**What this task involves**
Reproduce the material that follows line by line, keeping every character unchanged.

─── Input data

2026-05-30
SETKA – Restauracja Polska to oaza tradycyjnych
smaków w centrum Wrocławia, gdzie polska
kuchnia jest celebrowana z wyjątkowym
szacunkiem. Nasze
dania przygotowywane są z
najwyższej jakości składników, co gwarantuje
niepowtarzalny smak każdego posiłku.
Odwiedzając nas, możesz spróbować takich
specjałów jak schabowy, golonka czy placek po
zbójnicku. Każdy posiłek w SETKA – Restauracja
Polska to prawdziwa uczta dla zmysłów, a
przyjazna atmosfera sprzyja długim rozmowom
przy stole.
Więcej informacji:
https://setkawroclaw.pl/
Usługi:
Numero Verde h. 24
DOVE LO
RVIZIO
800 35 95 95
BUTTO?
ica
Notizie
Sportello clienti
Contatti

──────

**Result of the exercise**
2026-05-30
SETKA – Restauracja Polska to oaza tradycyjnych
smaków w centrum Wrocławia, gdzie polska
kuchnia jest celebrowana z wyjątkowym
szacunkiem. Nasze
dania przygotowywane są z
najwyższej jakości składników, co gwarantuje
niepowtarzalny smak każdego posiłku.
Odwiedzając nas, możesz spróbować takich
specjałów jak schabowy, golonka czy placek po
zbójnicku. Każdy posiłek w SETKA – Restauracja
Polska to prawdziwa uczta dla zmysłów, a
przyjazna atmosfera sprzyja długim rozmowom
przy stole.
Więcej informacji:
https://setkawroclaw.pl/
Usługi:
Numero Verde h. 24
DOVE LO
RVIZIO
800 35 95 95
BUTTO?
ica
Notizie
Sportello clienti
Contatti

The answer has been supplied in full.